(MATERIAL SUPPLIED)
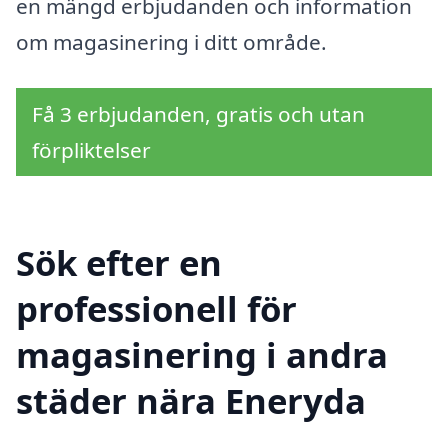
en mängd erbjudanden och information
om magasinering i ditt område.
Få 3 erbjudanden, gratis och utan
förpliktelser
Sök efter en
professionell för
magasinering i andra
städer nära Eneryda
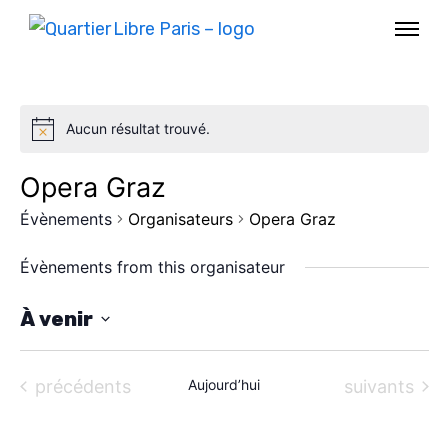
Aucun résultat trouvé.
Opera Graz
Évènements
Organisateurs
Opera Graz
Évènements from this organisateur
À venir
S
AGENDA
é
Évènements
Évènements
précédents
Aujourd’hui
suivants
l
SPECTACLE
e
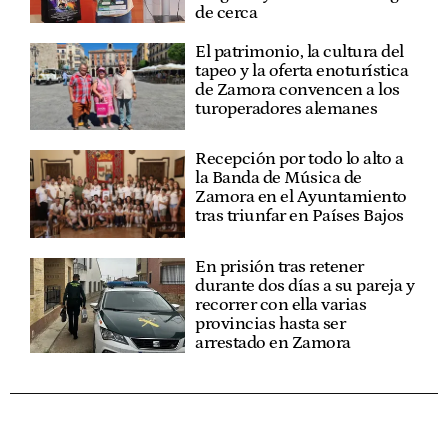
de cerca
El patrimonio, la cultura del
tapeo y la oferta enoturística
de Zamora convencen a los
turoperadores alemanes
Recepción por todo lo alto a
la Banda de Música de
Zamora en el Ayuntamiento
tras triunfar en Países Bajos
En prisión tras retener
durante dos días a su pareja y
recorrer con ella varias
provincias hasta ser
arrestado en Zamora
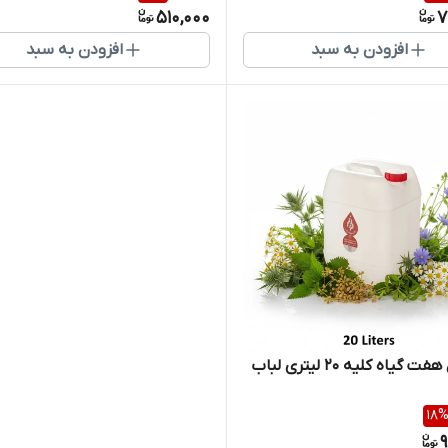
510,000
7
افزودن به سبد
افزودن به سبد
گیاه کلیه 20 لیتری لباب
18
9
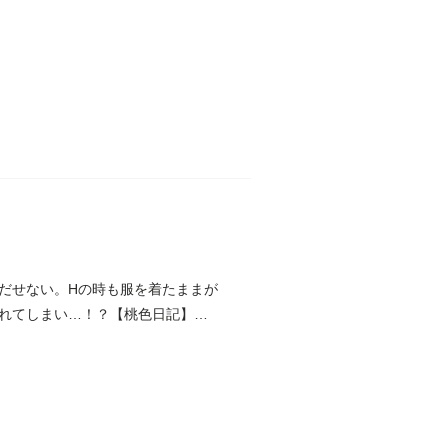
だせない。Hの時も服を着たままが
れてしまい…！？【桃色日記】※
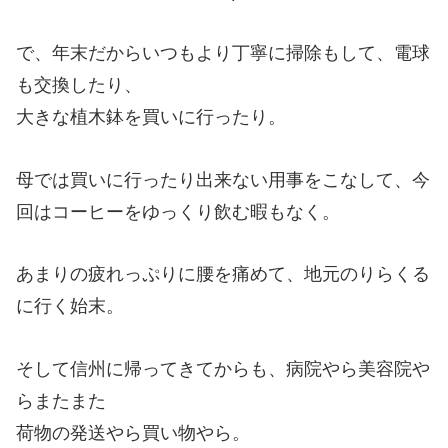
で、年末だからいつもより丁寧に掃除もして、電球
も交換したり、
大きな植木鉢を買いに行ったり。
母では買いに行ったり出来ない用事をこなして、今
回はコーヒーをゆっくり飲む暇もなく。
あまりの疲れっぷりに腰を痛めて、地元のりらくる
に行く始末。
そして信州に帰ってきてからも、病院やら美容院や
らまたまた
荷物の発送やら買い物やら。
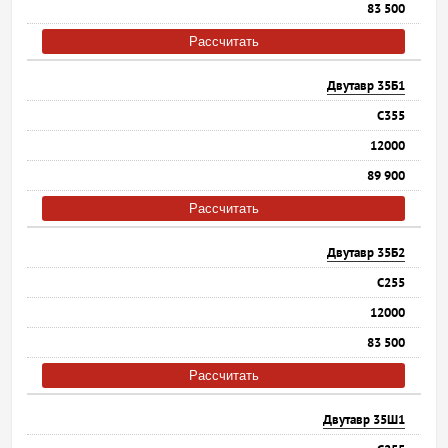
83 500
Рассчитать
Двутавр 35Б1
С355
12000
89 900
Рассчитать
Двутавр 35Б2
С255
12000
83 500
Рассчитать
Двутавр 35Ш1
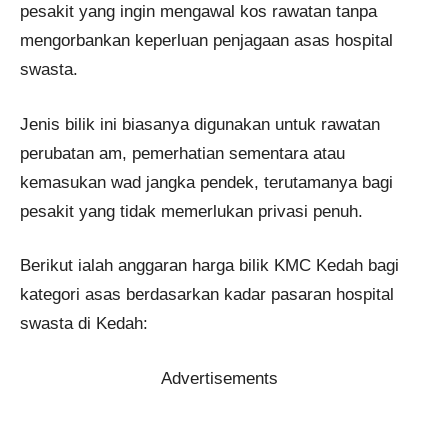
pesakit yang ingin mengawal kos rawatan tanpa
mengorbankan keperluan penjagaan asas hospital
swasta.
Jenis bilik ini biasanya digunakan untuk rawatan
perubatan am, pemerhatian sementara atau
kemasukan wad jangka pendek, terutamanya bagi
pesakit yang tidak memerlukan privasi penuh.
Berikut ialah anggaran harga bilik KMC Kedah bagi
kategori asas berdasarkan kadar pasaran hospital
swasta di Kedah:
Advertisements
(End MATERIAL SUPPLIED)
Render every line of the material above as a single numbered list, skipping blank lines. Leave the picture markers out of the answer.

RESPONSE BELOW >>
1. en mängd erbjudanden och information
2. om magasinering i ditt område.
3. Få 3 erbjudanden, gratis och utan
4. förpliktelser
5. Sök efter en
6. professionell för
7. magasinering i andra
8. städer nära Eneryda
9. Aucun résultat trouvé.
10. Opera Graz
11. Évènements
12. Organisateurs
13. Opera Graz
14. Évènements from this organisateur
15. À venir
16. S
17. AGENDA
18. é
19. Évènements
20. Évènements
21. précédents
22. Aujourd’hui
23. suivants
24. l
25. SPECTACLE
26. e
27. de cerca
28. El patrimonio, la cultura del
29. tapeo y la oferta enoturística
30. de Zamora convencen a los
31. turoperadores alemanes
32. Recepción por todo lo alto a
33. la Banda de Música de
34. Zamora en el Ayuntamiento
35. tras triunfar en Países Bajos
36. En prisión tras retener
37. durante dos días a su pareja y
38. recorrer con ella varias
39. provincias hasta ser
40. arrestado en Zamora
41. 510,000
42. 7
43. افزودن به سبد
44. افزودن به سبد
45. گیاه کلیه 20 لیتری لباب
46. 18
47. 9
48. だせない。Hの時も服を着たままが
49. れてしまい…！？【桃色日記】※
50. で、年末だからいつもより丁寧に掃除もして、電球
51. も交換したり、
52. 大きな植木鉢を買いに行ったり。
53. 母では買いに行ったり出来ない用事をこなして、今
54. 回はコーヒーをゆっくり飲む暇もなく。
55. あまりの疲れっぷりに腰を痛めて、地元のりらくる
56. に行く始末。
57. そして信州に帰ってきてからも、病院やら美容院や
58. らまたまた
59. 荷物の発送やら買い物やら。
60. 83 500
61. Рассчитать
62. Двутавр 35Б1
63. С355
64. 12000
65. 89 900
66. Рассчитать
67. Двутавр 35Б2
68. С255
69. 12000
70. 83 500
71. Рассчитать
72. Двутавр 35Ш1
73. pesakit yang ingin mengawal kos rawatan tanpa
74. mengorbankan keperluan penjagaan asas hospital
75. swasta.
76. Jenis bilik ini biasanya digunakan untuk rawatan
77. perubatan am, pemerhatian sementara atau
78. kemasukan wad jangka pendek, terutamanya bagi
79. pesakit yang tidak memerlukan privasi penuh.
80. Berikut ialah anggaran harga bilik KMC Kedah bagi
81. kategori asas berdasarkan kadar pasaran hospital
82. swasta di Kedah:
83. Advertisements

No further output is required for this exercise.